EXERCISE GOAL:
Rewrite the stretch of the notes on Newton's method and Fisher scoring from "Newton's method¶" through "iterative quadratic approximation.", putting "benchmark" in place of "gold standard".

TEXT FOR ANALYSIS:
● ● ● ● ●

Newton's Method and Fisher Scoring (KL Chapter 14)¶

Consider maximizing log-likelihood function $L(\mathbf{\theta})$, $\theta \in \Theta \subset \mathbb{R}^p$.

Notations¶

Gradient (or score) of $L$: $$ \nabla L(\theta) = \begin{pmatrix} \frac{\partial L(\theta)}{\partial \theta_1} \\ \vdots \\ \frac{\partial L(\theta)}{\partial \theta_p} \end{pmatrix} $$
Differential of $L$: $$ dL(\theta) = [\nabla L(\theta)]^T $$
Hessian of $L$:
$$ \nabla^2 L(\theta) = d^2 L(\theta) = \begin{pmatrix} \frac{\partial^2 L(\theta)}{\partial \theta_1 \partial \theta_1} & \dots & \frac{\partial^2 L(\theta)}{\partial \theta_1 \partial \theta_p} \\ \vdots & \ddots & \vdots \\ \frac{\partial^2 L(\theta)}{\partial \theta_p \partial \theta_1} & \dots & \frac{\partial^2 L(\theta)}{\partial \theta_p \partial \theta_p} \end{pmatrix} $$
Observed information matrix:

$$ - \nabla^2 L(\theta) = - d^2 L(\theta). $$

Expected (Fisher) information matrix: $$ \mathbf{E}[- \nabla^2 L(\theta)] = \mathbf{E}[- d^2 L(\theta)]. $$

Newton's method¶

Newton's method was originally developed for finding roots of nonlinear equations $f(\mathbf{x}) = \mathbf{0}$ (KL 5.4).
Newton's method, aka Newton-Raphson method, is considered the gold standard for its fast (quadratic) convergence $$ \frac{\|\mathbf{\theta}^{(t+1)} - \mathbf{\theta}^*\|}{\|\mathbf{\theta}^{(t)} - \mathbf{\theta}^*\|^2} \to \text{constant}. $$
Idea: iterative quadratic approximation.
Taylor expansion around the current iterate $\mathbf{\theta}^{(t)}$ $$ L(\mathbf{\theta}) \approx L(\mathbf{\theta}^{(t)}) + dL(\mathbf{\theta}^{(t)}) (\mathbf{\theta} - \mathbf{\theta}^{(t)}) + \frac 12 (\mathbf{\theta} - \mathbf{\theta}^{(t)})^T d^2L(\mathbf{\theta}^{(t)}) (\mathbf{\theta} - \mathbf{\theta}^{(t)}) $$ and then maximize the quadratic approximation.
To maximize the quadratic function, we equate its gradient to zero $$ \nabla L(\theta^{(t)}) + [d^2L(\theta^{(t)})] (\theta - \theta^{(t)}) = \mathbf{0}_p, $$ which suggests the next iterate $$ \begin{eqnarray*} \theta^{(t+1)} &=& \theta^{(t)} - [d^2L(\theta^{(t)})]^{-1} \nabla L(\theta^{(t)}) \\ &=& \theta^{(t)} + [-d^2L(\theta^{(t)})]^{-1} \nabla L(\theta^{(t)}). \end{eqnarray*} $$ We call this naive Newton's method.

● ● ● ● ●

SUPPLIED INFORMATION:

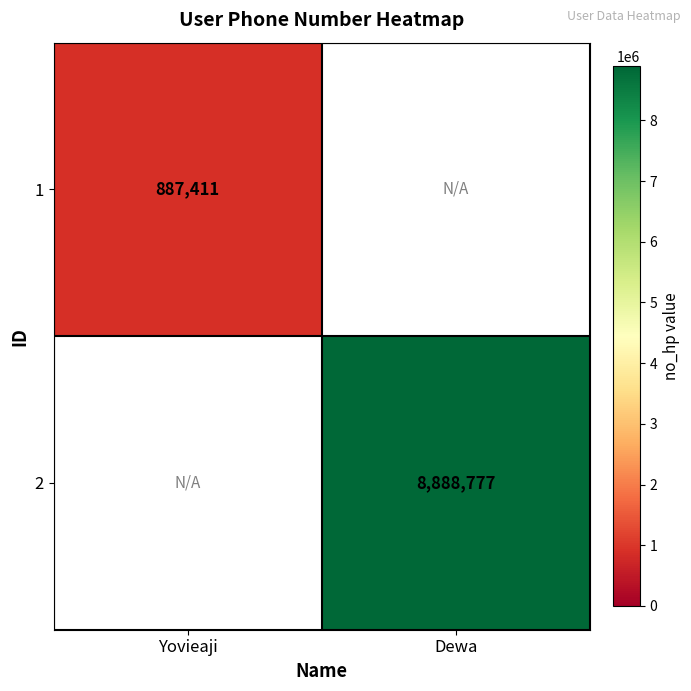

Is it true that 1 equals 472003 at Yovieaji?

False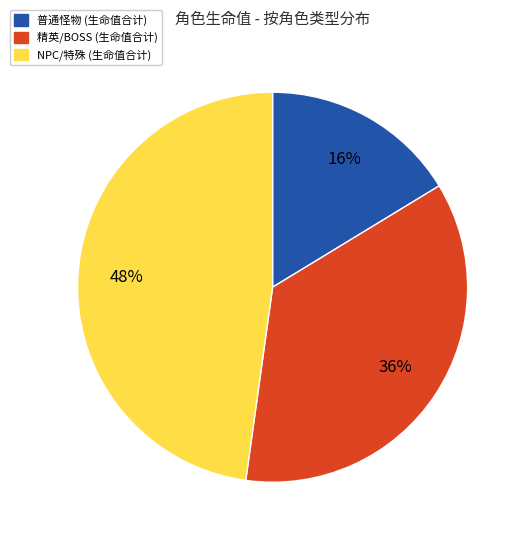

Does any single category account for the majority?

No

● ● ● ● ●

SOLUTION TO THE EXERCISE:
Newton's method¶

Newton's method was originally developed for finding roots of nonlinear equations $f(\mathbf{x}) = \mathbf{0}$ (KL 5.4).
Newton's method, aka Newton-Raphson method, is considered the benchmark for its fast (quadratic) convergence $$ \frac{\|\mathbf{\theta}^{(t+1)} - \mathbf{\theta}^*\|}{\|\mathbf{\theta}^{(t)} - \mathbf{\theta}^*\|^2} \to \text{constant}. $$
Idea: iterative quadratic approximation.